Document excerpt:

I've tried something really simple that like `PDF(X+Y) where X and Y are iid Poisson(lambda)` trying to get wolfram alpha to tell me that this is Poisson(2*lambda) or even just give me the joint cdf or pdf.

all I can get out is `Using closest Wolfram|Alpha interpretation: Poisson(lambda)` I really want the distribution of `X/(X+Y) where X and Y are iid Poisson(lambda)` but I figured I would start small.

any ideas what I could try to help it interpret my input?
2 Replies
thanks seth.

I've tried a few other ways too.  Unfortunately this has also been timing out on me.  (maybe if i restrict the domain to be x > 0 and y > 0 it would work)
P[ X/(X+Y) < f ]  --> exp(-2*lambda) * sum_{y=0}^{+inf} sum_{x=0}^{floor[ f/(1-f) * y ]} lambda^(x+y)/(x!*y!)

Entries drawn from a collection:
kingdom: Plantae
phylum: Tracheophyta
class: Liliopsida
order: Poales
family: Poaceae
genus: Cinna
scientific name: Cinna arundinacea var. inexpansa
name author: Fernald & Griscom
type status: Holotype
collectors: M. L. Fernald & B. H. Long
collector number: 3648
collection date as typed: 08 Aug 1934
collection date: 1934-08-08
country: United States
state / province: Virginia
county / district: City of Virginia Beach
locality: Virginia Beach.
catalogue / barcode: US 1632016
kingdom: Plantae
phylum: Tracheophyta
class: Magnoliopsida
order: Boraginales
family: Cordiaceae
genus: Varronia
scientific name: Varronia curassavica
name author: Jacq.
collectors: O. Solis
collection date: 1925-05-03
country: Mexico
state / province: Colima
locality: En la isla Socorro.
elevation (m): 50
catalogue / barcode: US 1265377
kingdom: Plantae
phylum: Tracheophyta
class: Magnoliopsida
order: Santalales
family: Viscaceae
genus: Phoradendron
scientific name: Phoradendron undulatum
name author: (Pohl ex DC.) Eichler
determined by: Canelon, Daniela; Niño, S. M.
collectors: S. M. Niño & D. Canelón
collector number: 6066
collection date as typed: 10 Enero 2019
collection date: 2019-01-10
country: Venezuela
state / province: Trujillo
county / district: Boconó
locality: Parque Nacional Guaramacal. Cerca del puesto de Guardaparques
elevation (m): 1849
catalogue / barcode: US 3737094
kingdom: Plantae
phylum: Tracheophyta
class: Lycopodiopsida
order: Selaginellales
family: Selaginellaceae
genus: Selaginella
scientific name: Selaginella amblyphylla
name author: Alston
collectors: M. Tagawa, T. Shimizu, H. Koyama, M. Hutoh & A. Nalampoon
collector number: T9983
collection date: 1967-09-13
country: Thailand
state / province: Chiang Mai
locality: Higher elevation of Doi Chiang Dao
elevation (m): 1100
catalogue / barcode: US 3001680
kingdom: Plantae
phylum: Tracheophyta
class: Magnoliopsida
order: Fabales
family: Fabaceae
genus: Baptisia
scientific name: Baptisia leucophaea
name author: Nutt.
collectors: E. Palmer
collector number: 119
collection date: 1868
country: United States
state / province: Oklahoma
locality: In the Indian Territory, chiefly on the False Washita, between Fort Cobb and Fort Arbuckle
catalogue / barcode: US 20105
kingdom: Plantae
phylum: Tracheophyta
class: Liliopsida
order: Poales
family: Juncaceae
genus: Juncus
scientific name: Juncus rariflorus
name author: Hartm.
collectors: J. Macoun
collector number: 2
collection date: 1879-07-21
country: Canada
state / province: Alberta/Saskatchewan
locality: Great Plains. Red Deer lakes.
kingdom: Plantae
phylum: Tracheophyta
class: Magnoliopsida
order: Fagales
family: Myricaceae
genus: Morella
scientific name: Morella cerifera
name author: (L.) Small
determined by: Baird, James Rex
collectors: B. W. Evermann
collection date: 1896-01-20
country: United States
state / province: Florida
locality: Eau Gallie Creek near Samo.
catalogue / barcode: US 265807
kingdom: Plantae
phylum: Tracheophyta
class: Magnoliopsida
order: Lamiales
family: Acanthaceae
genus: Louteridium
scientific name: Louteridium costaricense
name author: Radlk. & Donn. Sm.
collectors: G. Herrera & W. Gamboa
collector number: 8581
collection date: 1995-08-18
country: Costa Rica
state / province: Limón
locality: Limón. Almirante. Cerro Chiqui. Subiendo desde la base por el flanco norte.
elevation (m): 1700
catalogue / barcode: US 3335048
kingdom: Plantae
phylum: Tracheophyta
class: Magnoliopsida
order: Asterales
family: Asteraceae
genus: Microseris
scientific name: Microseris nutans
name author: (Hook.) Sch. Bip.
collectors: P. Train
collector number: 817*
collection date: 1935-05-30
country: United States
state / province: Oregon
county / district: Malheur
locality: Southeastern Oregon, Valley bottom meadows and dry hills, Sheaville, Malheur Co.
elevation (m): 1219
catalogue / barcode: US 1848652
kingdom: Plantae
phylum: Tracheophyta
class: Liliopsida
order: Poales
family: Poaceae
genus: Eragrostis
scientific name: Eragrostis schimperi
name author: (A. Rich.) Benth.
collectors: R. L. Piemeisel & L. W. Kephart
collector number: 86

Written tasks:
a) In the Wolfram Alpha forum thread, what distribution does the poster actually want to find?
b) Please put the records starting at the line that contains "collectors: O. Solis" and ending at the line that contains "genus: Phoradendron" into a two-column CSV with the columns field and value. Give one row per line, and place each entry in a single quoted field with any line breaks turned into spaces.
The forum thread and the records have no connection to each other.

Solutions for each task:
a) The distribution of X/(X+Y) where X and Y are iid Poisson(lambda).

b)
field,value
"collectors:","O. Solis"
"collection date:","1925-05-03"
"country:","Mexico"
"state / province:","Colima"
"locality:","En la isla Socorro."
"elevation (m):","50"
"catalogue / barcode:","US 1265377"
"kingdom:","Plantae"
"phylum:","Tracheophyta"
"class:","Magnoliopsida"
"order:","Santalales"
"family:","Viscaceae"
"genus:","Phoradendron"